**EXERCISE AIM:** Revise the material below so that "slices" becomes "sectors" everywhere and nothing else changes. Leave the pictures out.

[Dataset entries]
##############################

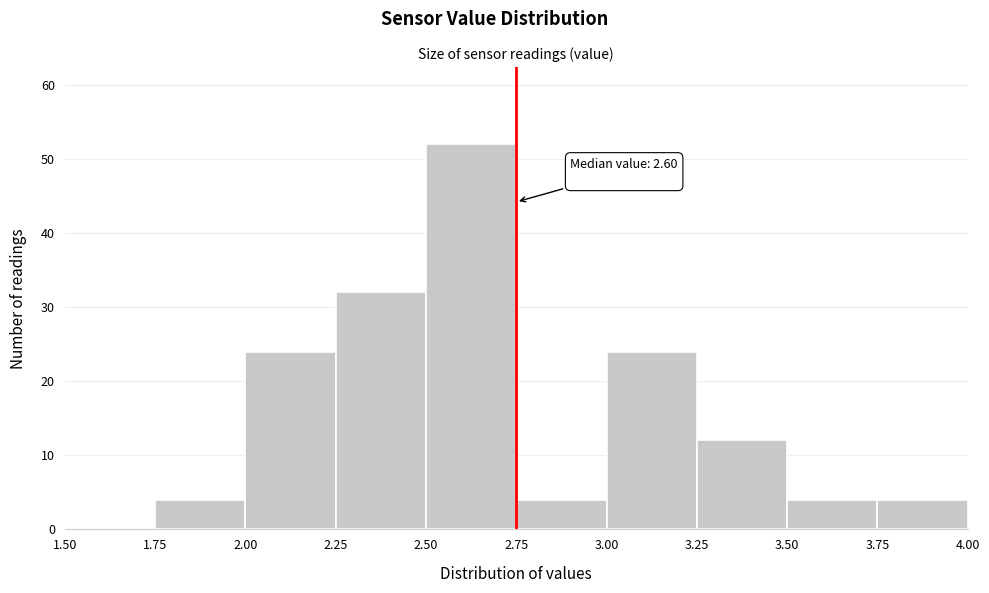

Over which range of the x-axis is the bar tallest?

2.50 to 2.75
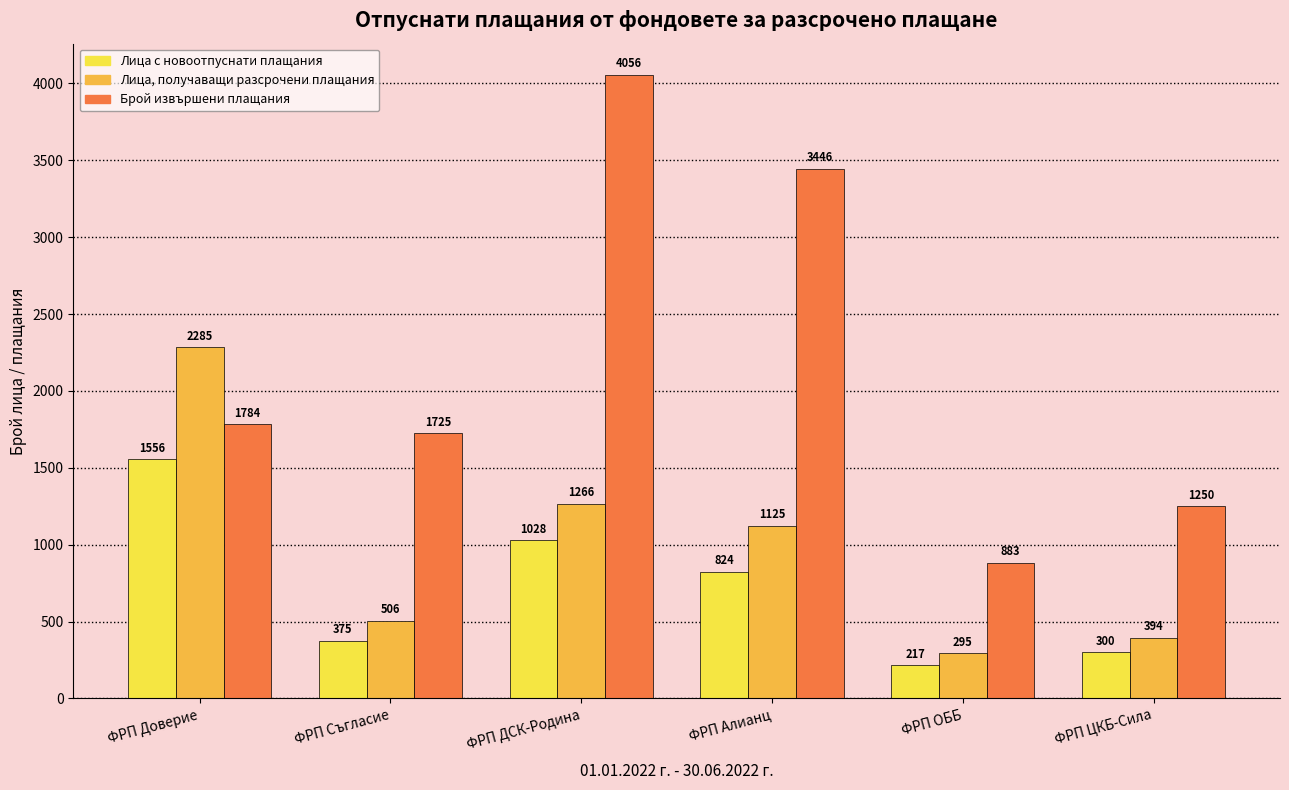

How many bars are there in total?

18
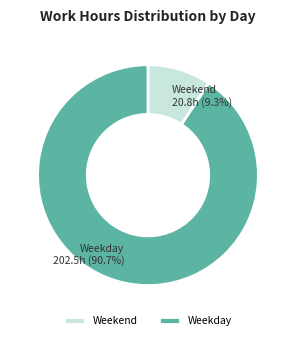

Count the number of slices in the pie.

2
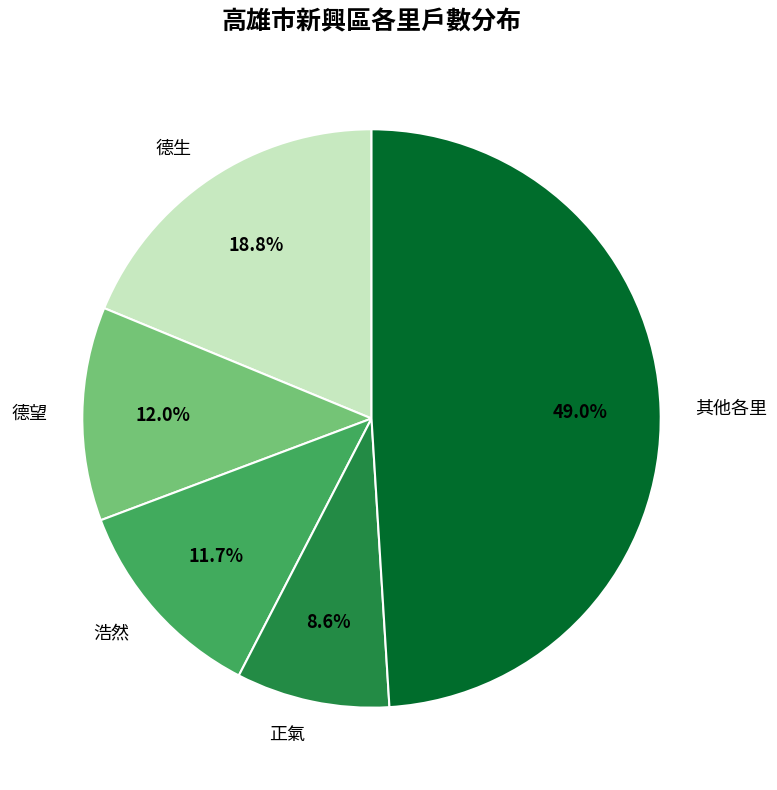

Does any single category account for the majority?

No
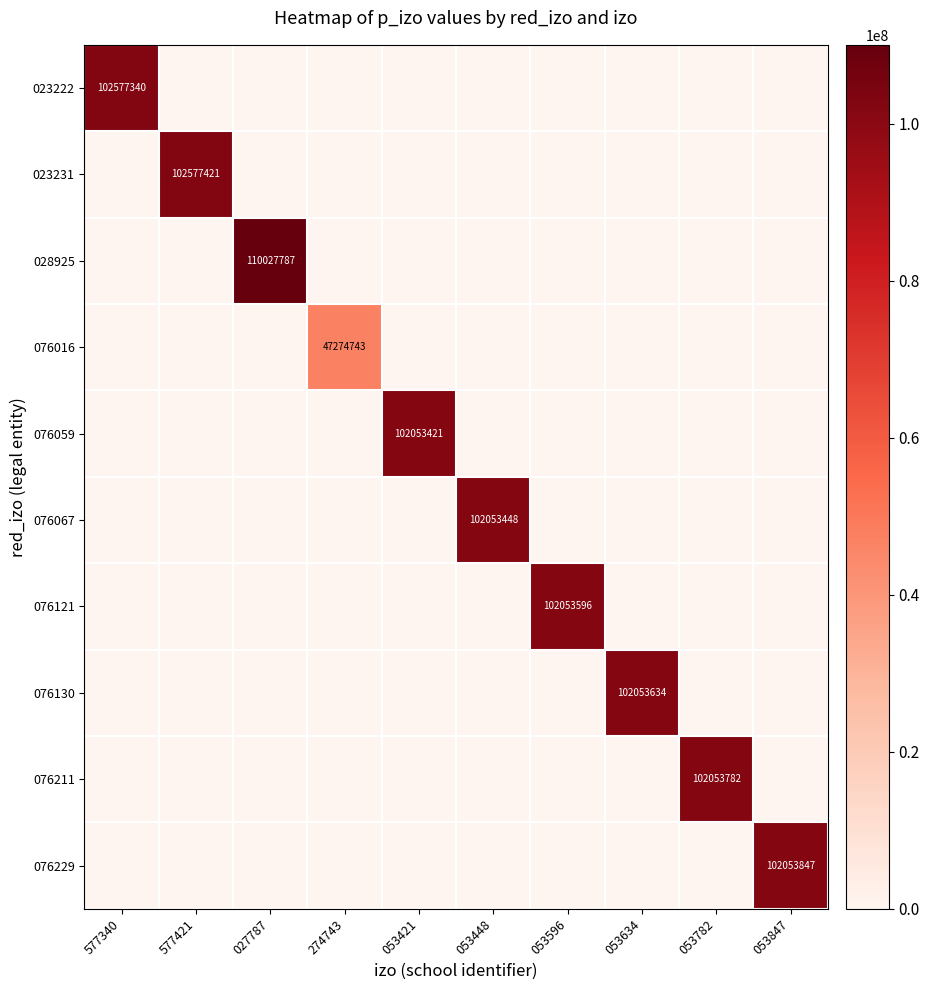

True or false: 076067 has a value of 102053448 at 053448.

True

##############################

**REPLY:**
Over which range of the x-axis is the bar tallest?

2.50 to 2.75

How many bars are there in total?

18

Count the number of sectors in the pie.

2

Does any single category account for the majority?

No

True or false: 076067 has a value of 102053448 at 053448.

True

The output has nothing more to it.